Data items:
- - - - - - -

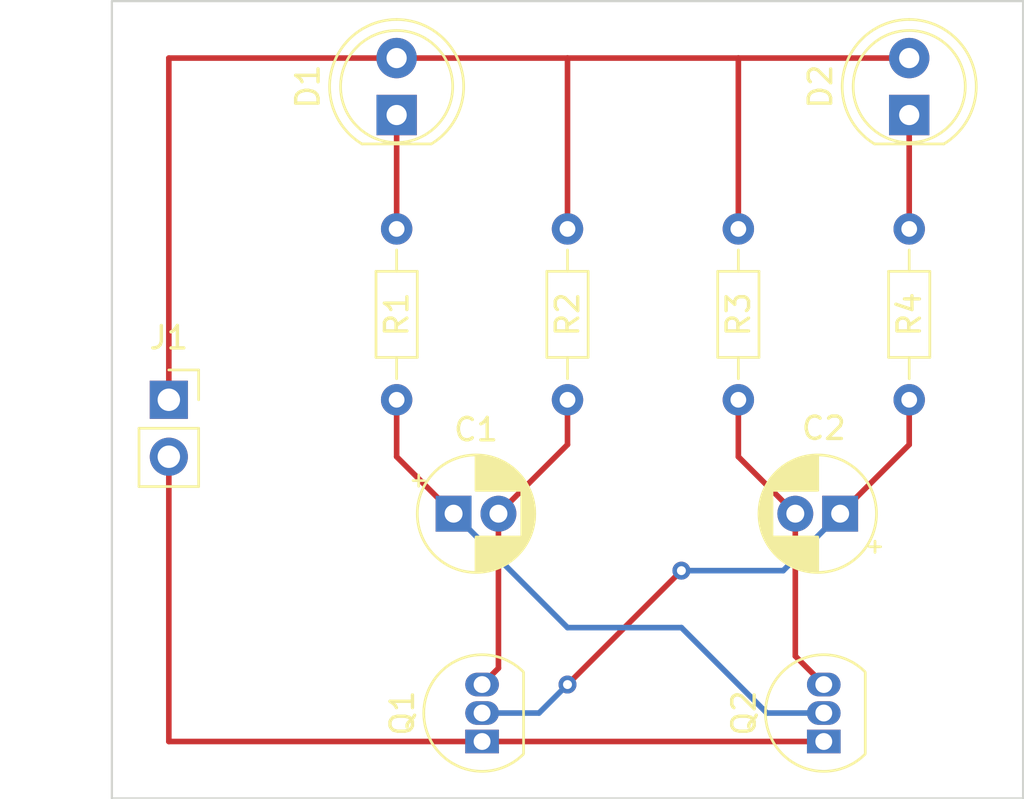
<source format=kicad_pcb>
(kicad_pcb (version 20221018) (generator pcbnew)

  (general
    (thickness 1.6)
  )

  (paper "A4")
  (layers
    (0 "F.Cu" signal)
    (31 "B.Cu" signal)
    (32 "B.Adhes" user "B.Adhesive")
    (33 "F.Adhes" user "F.Adhesive")
    (34 "B.Paste" user)
    (35 "F.Paste" user)
    (36 "B.SilkS" user "B.Silkscreen")
    (37 "F.SilkS" user "F.Silkscreen")
    (38 "B.Mask" user)
    (39 "F.Mask" user)
    (40 "Dwgs.User" user "User.Drawings")
    (41 "Cmts.User" user "User.Comments")
    (42 "Eco1.User" user "User.Eco1")
    (43 "Eco2.User" user "User.Eco2")
    (44 "Edge.Cuts" user)
    (45 "Margin" user)
    (46 "B.CrtYd" user "B.Courtyard")
    (47 "F.CrtYd" user "F.Courtyard")
    (48 "B.Fab" user)
    (49 "F.Fab" user)
    (50 "User.1" user)
    (51 "User.2" user)
    (52 "User.3" user)
    (53 "User.4" user)
    (54 "User.5" user)
    (55 "User.6" user)
    (56 "User.7" user)
    (57 "User.8" user)
    (58 "User.9" user)
  )

  (setup
    (pad_to_mask_clearance 0)
    (pcbplotparams
      (layerselection 0x00010fc_ffffffff)
      (plot_on_all_layers_selection 0x0000000_00000000)
      (disableapertmacros false)
      (usegerberextensions false)
      (usegerberattributes true)
      (usegerberadvancedattributes true)
      (creategerberjobfile true)
      (dashed_line_dash_ratio 12.000000)
      (dashed_line_gap_ratio 3.000000)
      (svgprecision 4)
      (plotframeref false)
      (viasonmask false)
      (mode 1)
      (useauxorigin false)
      (hpglpennumber 1)
      (hpglpenspeed 20)
      (hpglpendiameter 15.000000)
      (dxfpolygonmode true)
      (dxfimperialunits true)
      (dxfusepcbnewfont true)
      (psnegative false)
      (psa4output false)
      (plotreference true)
      (plotvalue true)
      (plotinvisibletext false)
      (sketchpadsonfab false)
      (subtractmaskfromsilk false)
      (outputformat 1)
      (mirror false)
      (drillshape 0)
      (scaleselection 1)
      (outputdirectory "PCB/")
    )
  )

  (net 0 "")
  (net 1 "Net-(Q2-C)")
  (net 2 "Net-(Q1-B)")
  (net 3 "Net-(Q1-C)")
  (net 4 "Net-(Q2-B)")
  (net 5 "Net-(D1-K)")
  (net 6 "VCC")
  (net 7 "Net-(D2-K)")
  (net 8 "GND")

  (footprint "Resistor_THT:R_Axial_DIN0204_L3.6mm_D1.6mm_P7.62mm_Horizontal" (layer "F.Cu") (at 160.02 93.98 -90))

  (footprint "Capacitor_THT:CP_Radial_D5.0mm_P2.00mm" (layer "F.Cu") (at 156.94 106.68 180))

  (footprint "Package_TO_SOT_THT:TO-92_Inline" (layer "F.Cu") (at 140.97 116.84 90))

  (footprint "Resistor_THT:R_Axial_DIN0204_L3.6mm_D1.6mm_P7.62mm_Horizontal" (layer "F.Cu") (at 137.16 93.98 -90))

  (footprint "Connector_PinSocket_2.54mm:PinSocket_1x02_P2.54mm_Vertical" (layer "F.Cu") (at 127 101.6))

  (footprint "LED_THT:LED_D5.0mm" (layer "F.Cu") (at 160.02 88.9 90))

  (footprint "Resistor_THT:R_Axial_DIN0204_L3.6mm_D1.6mm_P7.62mm_Horizontal" (layer "F.Cu") (at 144.78 93.98 -90))

  (footprint "Capacitor_THT:CP_Radial_D5.0mm_P2.00mm" (layer "F.Cu") (at 139.7 106.68))

  (footprint "Resistor_THT:R_Axial_DIN0204_L3.6mm_D1.6mm_P7.62mm_Horizontal" (layer "F.Cu") (at 152.4 93.98 -90))

  (footprint "Package_TO_SOT_THT:TO-92_Inline" (layer "F.Cu") (at 156.21 116.84 90))

  (footprint "LED_THT:LED_D5.0mm" (layer "F.Cu") (at 137.16 88.9 90))

  (gr_poly
    (pts
      (xy 124.46 83.82)
      (xy 124.46 119.38)
      (xy 165.1 119.38)
      (xy 165.1 83.82)
    )

    (stroke (width 0.1) (type solid)) (fill none) (layer "Edge.Cuts") (tstamp b590b460-7aba-4589-aee9-58b4f023f844))

  (segment (start 137.16 101.6) (end 137.16 104.14) (width 0.25) (layer "F.Cu") (net 1) (tstamp 4704628a-4f4d-4d04-9779-d94a861bcae7))
  (segment (start 137.16 104.14) (end 139.7 106.68) (width 0.25) (layer "F.Cu") (net 1) (tstamp 9bd2f6ab-4f3f-4d75-8d26-93100383cc9e))
  (segment (start 149.86 111.76) (end 153.67 115.57) (width 0.25) (layer "B.Cu") (net 1) (tstamp 6691f3eb-0b74-493f-81c1-06b980429274))
  (segment (start 144.78 111.76) (end 149.86 111.76) (width 0.25) (layer "B.Cu") (net 1) (tstamp 6e372876-a0d2-4b1b-a865-bc82156e76d1))
  (segment (start 153.67 115.57) (end 156.21 115.57) (width 0.25) (layer "B.Cu") (net 1) (tstamp 71275c59-2787-4ea0-9ef4-71f0494d4e2e))
  (segment (start 139.7 106.68) (end 144.78 111.76) (width 0.25) (layer "B.Cu") (net 1) (tstamp b136bb1a-e630-4f6b-94af-7b685cf65891))
  (segment (start 141.7 106.68) (end 141.7 113.57) (width 0.25) (layer "F.Cu") (net 2) (tstamp 26580109-cac4-43ed-9c20-9a46b705d96b))
  (segment (start 144.78 101.6) (end 144.78 103.6) (width 0.25) (layer "F.Cu") (net 2) (tstamp 50eb93ec-f977-49a2-bb80-0f435c115269))
  (segment (start 144.78 103.6) (end 141.7 106.68) (width 0.25) (layer "F.Cu") (net 2) (tstamp acdad3a0-ffd1-4d05-a194-3d50d01463d5))
  (segment (start 141.7 113.57) (end 140.97 114.3) (width 0.25) (layer "F.Cu") (net 2) (tstamp b732fd2e-a45c-4066-9917-ee47dfa7eb9c))
  (segment (start 149.86 109.22) (end 144.78 114.3) (width 0.25) (layer "F.Cu") (net 3) (tstamp 529b44dc-f48e-4fc0-9450-70a9d8183128))
  (segment (start 160.02 101.6) (end 160.02 103.6) (width 0.25) (layer "F.Cu") (net 3) (tstamp 7ccef04d-31d8-467b-8186-98ecb47e1770))
  (segment (start 160.02 103.6) (end 156.94 106.68) (width 0.25) (layer "F.Cu") (net 3) (tstamp 92d9ae2c-ef32-408d-bc2c-7fee443ee5ea))
  (via (at 144.78 114.3) (size 0.8) (drill 0.4) (layers "F.Cu" "B.Cu") (net 3) (tstamp 0ba86fad-c3b8-41aa-b05a-18d7f95b08c4))
  (via (at 149.86 109.22) (size 0.8) (drill 0.4) (layers "F.Cu" "B.Cu") (net 3) (tstamp 450c43f2-b06c-4148-82a5-3e8638e9c6c3))
  (segment (start 143.51 115.57) (end 144.78 114.3) (width 0.25) (layer "B.Cu") (net 3) (tstamp 46a1ee81-6000-404f-bf05-23d465a11d8c))
  (segment (start 154.4 109.22) (end 149.86 109.22) (width 0.25) (layer "B.Cu") (net 3) (tstamp 80d559ed-23b5-4f40-b6af-ebee5a1dd87f))
  (segment (start 156.94 106.68) (end 154.4 109.22) (width 0.25) (layer "B.Cu") (net 3) (tstamp cb75b829-bbd2-445b-abe4-e58793549841))
  (segment (start 140.97 115.57) (end 143.51 115.57) (width 0.25) (layer "B.Cu") (net 3) (tstamp dc2d738b-1e44-40b0-a4c4-1c15c927443c))
  (segment (start 152.4 104.14) (end 154.94 106.68) (width 0.25) (layer "F.Cu") (net 4) (tstamp 14b2bcf6-4853-4d57-ab6a-60463e00b518))
  (segment (start 152.4 101.6) (end 152.4 104.14) (width 0.25) (layer "F.Cu") (net 4) (tstamp 6e13d08c-9d9f-4fb3-8c64-d2859fb7335c))
  (segment (start 154.94 113.03) (end 154.94 106.68) (width 0.25) (layer "F.Cu") (net 4) (tstamp 86080de6-7314-4bd0-88c2-d14e04a0d2d4))
  (segment (start 156.21 114.3) (end 154.94 113.03) (width 0.25) (layer "F.Cu") (net 4) (tstamp 8900ed86-68ac-4910-b696-84c8897d34c5))
  (segment (start 137.16 93.98) (end 137.16 88.9) (width 0.25) (layer "F.Cu") (net 5) (tstamp c7d5c76b-4287-4bd3-80fe-99ba9fa1d9fb))
  (segment (start 127 86.36) (end 144.78 86.36) (width 0.25) (layer "F.Cu") (net 6) (tstamp 27d8fce1-756d-4a9e-aded-cfbc1c52d6eb))
  (segment (start 152.4 93.98) (end 152.4 86.36) (width 0.25) (layer "F.Cu") (net 6) (tstamp 3213ab10-e818-45a0-b288-e69c60a52f55))
  (segment (start 127 101.6) (end 127 86.36) (width 0.25) (layer "F.Cu") (net 6) (tstamp 47f2802c-9bdc-41f9-b97b-f9b38b0e2f66))
  (segment (start 152.4 86.36) (end 160.02 86.36) (width 0.25) (layer "F.Cu") (net 6) (tstamp c54b1d56-c664-4f58-8bce-e15f0fb7f775))
  (segment (start 144.78 86.36) (end 152.4 86.36) (width 0.25) (layer "F.Cu") (net 6) (tstamp edaf7eab-5059-43f9-82a9-3fcadf44d3f7))
  (segment (start 144.78 93.98) (end 144.78 86.36) (width 0.25) (layer "F.Cu") (net 6) (tstamp ff33076d-661b-4d64-a59d-684f3b896023))
  (segment (start 160.02 93.98) (end 160.02 88.9) (width 0.25) (layer "F.Cu") (net 7) (tstamp c9b378cf-87bd-4f3a-bf05-6050496247e0))
  (segment (start 140.97 116.84) (end 156.21 116.84) (width 0.25) (layer "F.Cu") (net 8) (tstamp 14e0b2ca-40be-4901-8bf0-34bc093fae26))
  (segment (start 127 116.84) (end 127 104.14) (width 0.25) (layer "F.Cu") (net 8) (tstamp 626ec94e-0916-4326-8647-28ae6e3501f8))
  (segment (start 140.97 116.84) (end 127 116.84) (width 0.25) (layer "F.Cu") (net 8) (tstamp 6df7cd2a-2043-4603-a7c5-b8a23b3759b3))

)

</source>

- - - - - - -

• WHAT TO PRODUCE
Once you find the line with "160.02 93.98 -90))" above, print it and every line after it up to and including the line with "(segment (start 144.78 111.76)", exactly as written and nothing else.

• TASK ANSWER
  (footprint "Resistor_THT:R_Axial_DIN0204_L3.6mm_D1.6mm_P7.62mm_Horizontal" (layer "F.Cu") (at 160.02 93.98 -90))

  (footprint "Capacitor_THT:CP_Radial_D5.0mm_P2.00mm" (layer "F.Cu") (at 156.94 106.68 180))

  (footprint "Package_TO_SOT_THT:TO-92_Inline" (layer "F.Cu") (at 140.97 116.84 90))

  (footprint "Resistor_THT:R_Axial_DIN0204_L3.6mm_D1.6mm_P7.62mm_Horizontal" (layer "F.Cu") (at 137.16 93.98 -90))

  (footprint "Connector_PinSocket_2.54mm:PinSocket_1x02_P2.54mm_Vertical" (layer "F.Cu") (at 127 101.6))

  (footprint "LED_THT:LED_D5.0mm" (layer "F.Cu") (at 160.02 88.9 90))

  (footprint "Resistor_THT:R_Axial_DIN0204_L3.6mm_D1.6mm_P7.62mm_Horizontal" (layer "F.Cu") (at 144.78 93.98 -90))

  (footprint "Capacitor_THT:CP_Radial_D5.0mm_P2.00mm" (layer "F.Cu") (at 139.7 106.68))

  (footprint "Resistor_THT:R_Axial_DIN0204_L3.6mm_D1.6mm_P7.62mm_Horizontal" (layer "F.Cu") (at 152.4 93.98 -90))

  (footprint "Package_TO_SOT_THT:TO-92_Inline" (layer "F.Cu") (at 156.21 116.84 90))

  (footprint "LED_THT:LED_D5.0mm" (layer "F.Cu") (at 137.16 88.9 90))

  (gr_poly
    (pts
      (xy 124.46 83.82)
      (xy 124.46 119.38)
      (xy 165.1 119.38)
      (xy 165.1 83.82)
    )

    (stroke (width 0.1) (type solid)) (fill none) (layer "Edge.Cuts") (tstamp b590b460-7aba-4589-aee9-58b4f023f844))

  (segment (start 137.16 101.6) (end 137.16 104.14) (width 0.25) (layer "F.Cu") (net 1) (tstamp 4704628a-4f4d-4d04-9779-d94a861bcae7))
  (segment (start 137.16 104.14) (end 139.7 106.68) (width 0.25) (layer "F.Cu") (net 1) (tstamp 9bd2f6ab-4f3f-4d75-8d26-93100383cc9e))
  (segment (start 149.86 111.76) (end 153.67 115.57) (width 0.25) (layer "B.Cu") (net 1) (tstamp 6691f3eb-0b74-493f-81c1-06b980429274))
  (segment (start 144.78 111.76) (end 149.86 111.76) (width 0.25) (layer "B.Cu") (net 1) (tstamp 6e372876-a0d2-4b1b-a865-bc82156e76d1))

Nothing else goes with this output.